In 1887, The Magnet pub lost its licence. It was opposite the seamen's entrance to the Board of Trade office in Jeremiah Street, Poplar and the Mission rented the building and turned it into a Seamen's Rest. They bought the freehold in 1899 and demolished the pub. The foundation stone of a new building was laid by Rhoda Wyburn on 17 December 1901 and King Edward VII gave royal permission for Queen Victoria's name to be used for the Seamen's Rest. It was formally opened on 13 November 1902 by Princess Louise, Duchess of Argyll, who became its patron. Reverend David Roe was superintendent from 1902 to 1920 and his wife and daughter also worked to support QVSR and provided community services such as leading troops of Girl Guides. As well as at the QVSR building in Poplar, welfare services were provided to crews docking at the Port of London, Port of Tilbury and London Gateway.

In 1903, 42 cowboys from Texas were given rooms at QVSR after being stranded. Soon after the QVSR diamond jubilee, there was an outbreak of smallpox and a depression in shipping. 19,000 meals were provided that year and so many people asked for accommodation that some had to be turned away. People were encouraged to take temperance pledges and bible school and faith services were offered.
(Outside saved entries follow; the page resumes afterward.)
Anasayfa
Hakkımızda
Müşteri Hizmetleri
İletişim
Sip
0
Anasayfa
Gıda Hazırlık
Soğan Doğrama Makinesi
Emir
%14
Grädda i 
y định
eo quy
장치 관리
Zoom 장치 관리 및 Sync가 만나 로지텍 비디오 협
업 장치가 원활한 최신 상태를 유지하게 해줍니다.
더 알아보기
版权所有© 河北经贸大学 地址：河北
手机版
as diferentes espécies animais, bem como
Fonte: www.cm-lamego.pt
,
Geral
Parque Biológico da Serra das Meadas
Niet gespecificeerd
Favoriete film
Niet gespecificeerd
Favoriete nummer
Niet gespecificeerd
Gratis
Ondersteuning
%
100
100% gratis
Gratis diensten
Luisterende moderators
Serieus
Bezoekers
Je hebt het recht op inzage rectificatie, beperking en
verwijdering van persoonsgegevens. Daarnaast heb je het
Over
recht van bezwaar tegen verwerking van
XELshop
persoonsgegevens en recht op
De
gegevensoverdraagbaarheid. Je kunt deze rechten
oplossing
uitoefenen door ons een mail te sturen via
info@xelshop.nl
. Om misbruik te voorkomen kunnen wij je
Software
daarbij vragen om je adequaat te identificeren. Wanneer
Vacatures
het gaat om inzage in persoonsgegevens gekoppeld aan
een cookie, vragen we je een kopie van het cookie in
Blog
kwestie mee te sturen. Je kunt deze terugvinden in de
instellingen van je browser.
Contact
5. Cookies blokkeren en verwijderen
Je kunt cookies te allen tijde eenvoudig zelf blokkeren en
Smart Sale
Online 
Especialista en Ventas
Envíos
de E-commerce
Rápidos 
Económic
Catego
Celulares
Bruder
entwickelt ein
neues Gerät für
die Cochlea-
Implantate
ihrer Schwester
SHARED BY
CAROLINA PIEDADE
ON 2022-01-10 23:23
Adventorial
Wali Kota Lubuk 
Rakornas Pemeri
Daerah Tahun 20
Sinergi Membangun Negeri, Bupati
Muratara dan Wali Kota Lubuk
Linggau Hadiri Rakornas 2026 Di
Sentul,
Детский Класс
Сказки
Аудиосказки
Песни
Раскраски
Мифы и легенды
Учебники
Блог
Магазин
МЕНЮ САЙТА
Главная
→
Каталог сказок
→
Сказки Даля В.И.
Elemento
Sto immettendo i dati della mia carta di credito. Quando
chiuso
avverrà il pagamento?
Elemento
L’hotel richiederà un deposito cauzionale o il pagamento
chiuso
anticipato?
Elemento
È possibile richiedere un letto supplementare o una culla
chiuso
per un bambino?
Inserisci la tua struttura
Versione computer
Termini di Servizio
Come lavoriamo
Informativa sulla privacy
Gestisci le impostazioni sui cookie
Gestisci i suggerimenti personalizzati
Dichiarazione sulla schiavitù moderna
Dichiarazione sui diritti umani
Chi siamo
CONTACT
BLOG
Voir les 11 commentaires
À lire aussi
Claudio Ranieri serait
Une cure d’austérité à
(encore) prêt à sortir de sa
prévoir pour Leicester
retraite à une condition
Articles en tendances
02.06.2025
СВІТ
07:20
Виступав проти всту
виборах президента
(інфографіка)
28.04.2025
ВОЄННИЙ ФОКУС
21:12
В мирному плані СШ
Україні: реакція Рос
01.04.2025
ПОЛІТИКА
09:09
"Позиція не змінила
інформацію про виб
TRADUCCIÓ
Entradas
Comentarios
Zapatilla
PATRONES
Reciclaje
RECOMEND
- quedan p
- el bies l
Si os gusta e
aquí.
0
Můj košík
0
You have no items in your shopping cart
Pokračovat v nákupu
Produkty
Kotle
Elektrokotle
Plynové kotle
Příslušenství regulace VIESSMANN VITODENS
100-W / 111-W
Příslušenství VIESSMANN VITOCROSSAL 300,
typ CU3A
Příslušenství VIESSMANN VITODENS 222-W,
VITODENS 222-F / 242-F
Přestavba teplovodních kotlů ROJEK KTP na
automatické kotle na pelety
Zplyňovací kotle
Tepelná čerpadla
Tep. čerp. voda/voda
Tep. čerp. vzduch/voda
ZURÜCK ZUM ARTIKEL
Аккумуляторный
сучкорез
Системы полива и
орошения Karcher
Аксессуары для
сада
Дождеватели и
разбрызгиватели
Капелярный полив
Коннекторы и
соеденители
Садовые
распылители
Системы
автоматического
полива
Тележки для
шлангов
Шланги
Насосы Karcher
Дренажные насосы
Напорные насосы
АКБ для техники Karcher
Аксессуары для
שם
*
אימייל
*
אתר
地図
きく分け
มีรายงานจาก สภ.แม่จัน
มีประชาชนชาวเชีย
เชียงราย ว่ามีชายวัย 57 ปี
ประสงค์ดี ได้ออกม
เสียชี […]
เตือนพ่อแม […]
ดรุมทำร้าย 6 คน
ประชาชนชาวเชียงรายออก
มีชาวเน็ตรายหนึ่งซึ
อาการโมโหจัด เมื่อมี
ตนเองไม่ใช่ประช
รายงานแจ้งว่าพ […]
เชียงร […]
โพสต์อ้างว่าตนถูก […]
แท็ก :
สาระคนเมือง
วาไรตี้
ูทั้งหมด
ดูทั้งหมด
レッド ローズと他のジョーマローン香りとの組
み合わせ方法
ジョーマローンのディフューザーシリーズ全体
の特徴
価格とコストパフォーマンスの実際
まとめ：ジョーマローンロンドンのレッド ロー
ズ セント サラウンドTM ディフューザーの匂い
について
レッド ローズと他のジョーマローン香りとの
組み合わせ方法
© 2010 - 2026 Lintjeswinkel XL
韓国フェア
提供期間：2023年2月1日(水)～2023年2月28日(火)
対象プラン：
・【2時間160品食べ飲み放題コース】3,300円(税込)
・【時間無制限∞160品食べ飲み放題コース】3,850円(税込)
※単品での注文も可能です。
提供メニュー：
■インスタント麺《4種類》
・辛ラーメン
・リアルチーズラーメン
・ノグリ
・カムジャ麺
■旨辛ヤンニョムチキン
In November 1905, the Duke and Duchess of Connaught and Strathearn opened the Connaught floor, funded from a Nelson Memorial Fund (linked with commemorations of the centenary of the Battle of Trafalgar). By 1906, there were 60 beds, all of which were usually occupied, and 36,826 people had been supported by the Seamen's Hospital Society dispensary. Miss EJ Emery funded a new hall, opened in 1907.

From 1922, pastor Kamal Chunchie worked from the QVSR. He did missionary work and, given colour bars blocking access to jobs, housing and services, he especially supported black and Asian sailors, students from India, and local docklands people.

The Mission intended to raise money for a War Memorial Wing after World War I, during which around 20,000 merchant seafarers lost their lives, but the General Strike and Depression meant that funds and services were stretched. The shipping industry was especially badly hit by unemployment during this time but enough money was raised for a new extension, which opened in October 1932. Unemployed people held a demonstration at the opening, shouting "give us food!" and three men were arrested.

21 men from the QVSR participated in the Dunkirk evacuation of World War II. On 21 June 1944, a V-1 flying bomb destroyed all of the staff area. Another bomb fell nearby on 3 August but no lives were lost, the lodgers restored the damaged areas, and the Rest never closed.

In 1950 the building expanded again, and with a new entrance the address changed from Jeremiah Street to 121-131 East India Dock Road.

In the 1970s, many of the docks along the upper Thames closed and shore-leave for sailors grew longer so QVSR provided services for people who needed somewhere to stay for longer periods.

Rooms named for Jean Thomas, local teacher and QVSR trustee, and David Stannard, seafarer, opened in 2015.

In 2022, centres at Bristol, Felixstowe and Immingham came under QVSR management and in 2024 a QVSR lounge opened at the London Cruise Terminal in Tilbury.

In June 2026, English Heritage unveiled a blue plaque on the building in honour of Kamal Chunchie with a new wing opened at the same time and named in honour of Chunchie.